Postgres introduced JSON and JSONB in versions 9.3 and 9.4, respectively, with JSONB (Binary Javascript Object Notation) being the canonical form of JSON, stored as binary objects with improved compression and more capabilities. Early releases of JSONB had a limited set of operators, but 9.5 introduced a complete set of JSONB capabilities, including operators for updating and deleting, and very good indexing capabilities.

In this blog, I will review some of those capabilities and show that in Postgres, JSONB is a first order data type that can be used easily and efficiently in standard SQL queries, indexes, and constraints.

To illustrate these capabilities, I have created a simple data model of customers, products, orders and order lines. This example primarily addresses the customer table.

jsonb=# \d customer
                 Table "example.customer"
     Column     |            Type             | Modifiers
----------------+-----------------------------+-----------
 id             | character varying(40)       | not null
 name           | jsonb                       |
 customer_since | timestamp without time zone |
 
Indexes:
    "customer_pkey" PRIMARY KEY, btree (id)
 
Check constraints:
    "validate_customer_name" CHECK ((name ->> 'first name'::text) IS NOT NULL AND (name ->> 'last name'::text) IS NOT NULL)
 
Referenced by:
    TABLE "customer_order" CONSTRAINT "customer_order_customer_id_fkey" FOREIGN KEY (customer_id) REFERENCES customer(id)
 
The customer table has 4 columns, and most of our example will deal with the ‘name’ column, which is of type JSONB.
A typical customer record looks like this:
 
jsonb=# \x
Expanded display is on.
jsonb=# select * from customer where id = 'cust000190943';
-[ RECORD 1 ]--+----------------------------------------------------------------------------------
id             | cust000190943
name           | {"id": "cust000190943", "initial": "R", "last name": "Smith", "first name": "Hans"}
customer_since | 17-JUN-16 11:25:53.44615
 
Alternatively, I can also use the jsonb_pretty function to make the output more readable:
 
jsonb=# SELECT id, customer_since, jsonb_pretty(name)
from customer where id = 'cust000190943';
-[ RECORD 1 ]--+---------------------------
id             | cust000190943
customer_since | 17-JUN-16 11:25:53.44615
jsonb_pretty   | {                         +
               |     "id": "cust000190943",+
               |     "initial": "R",       +
               |     "last name": "Smith", +
               |     "first name": "Hans"  +
               | }

 

My sample data set has 1,000,000 records. For illustration purposes, I have replicated the primary key ‘id’ in the JSONB column ‘name’. Please note: all query performance is measured on a VM on OSX running Windows 10.

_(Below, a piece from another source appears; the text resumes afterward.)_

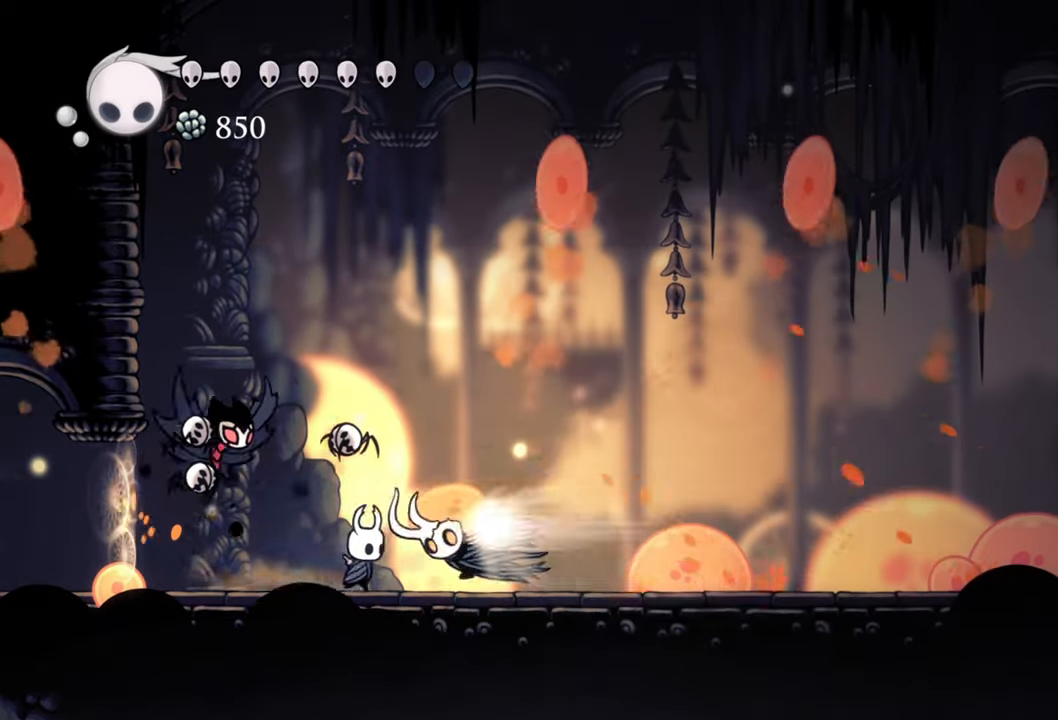
{"buttons": [], "events": [[140, "X", "down"], [220, "DPAD_RIGHT", "up"], [260, "X", "up"]]}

Query performance for JSONB columns

When I run a query based on the primary key ‘id’, then response time is shorter than  0.6 milliseconds, as the primary key is supported by a btree index.

jsonb=# \timing
Timing is on.
jsonb=# select * from customer where id = 'cust000000001';
-[ RECORD 1 ]--+----------------------------------------------------------------------------------------------------
id             | cust000000001
name           | {"id": "cust000000001", "title": "Dr.", "initial": "Q", "last name": "Kordon", "first name": "Bob"}
customer_since |
 
Time: 0.569 ms

When I run the same query against the value of the key ‘id’ in the JSONB column ‘name’, I get an average performance of approximately 430 milliseconds, as that column is not indexed.

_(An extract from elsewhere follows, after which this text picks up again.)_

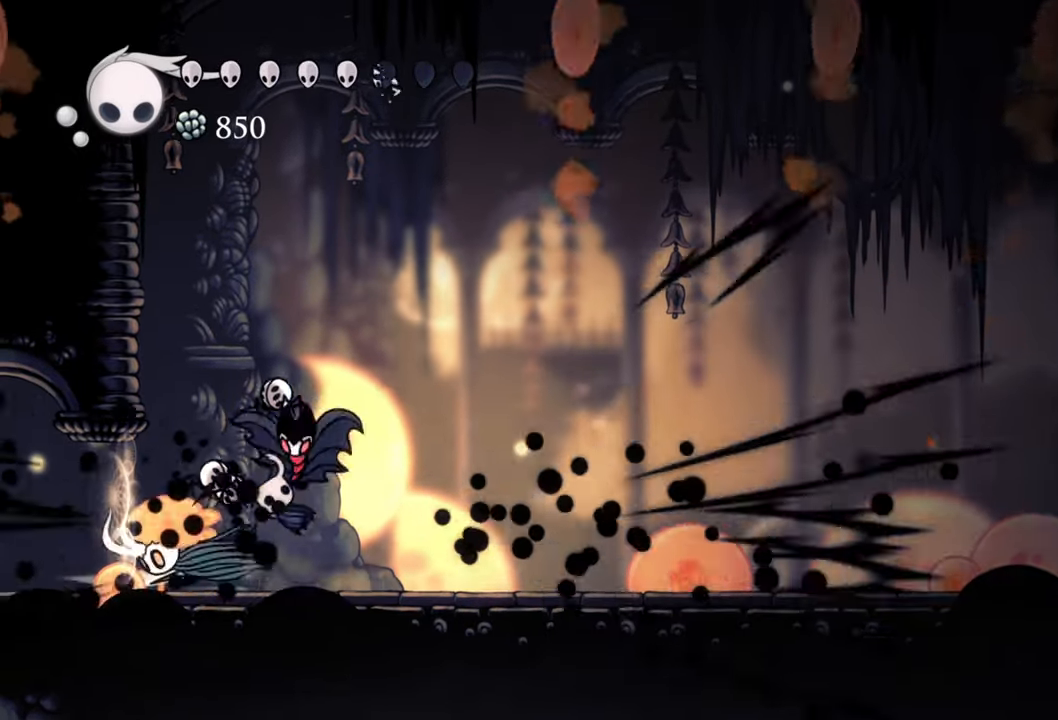
{"buttons": [], "events": [[200, "DPAD_LEFT", "down"], [340, "X", "down"], [360, "DPAD_LEFT", "up"], [440, "X", "up"]]}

jsonb=# select * from customer where name->>'id' = 'cust000000001';
-[ RECORD 1 ]--+----------------------------------------------------------------------------------------------------
id             | cust000000001
name           | {"id": "cust000000001", "title": "Dr.", "initial": "Q", "last name": "Kordon", "first name": "Bob"}
customer_since |
 
Time: 430.838 ms

Once I index that column with a btree index, I get similar performance on the JSONB data element as I get in the primary key defined as character varying(40).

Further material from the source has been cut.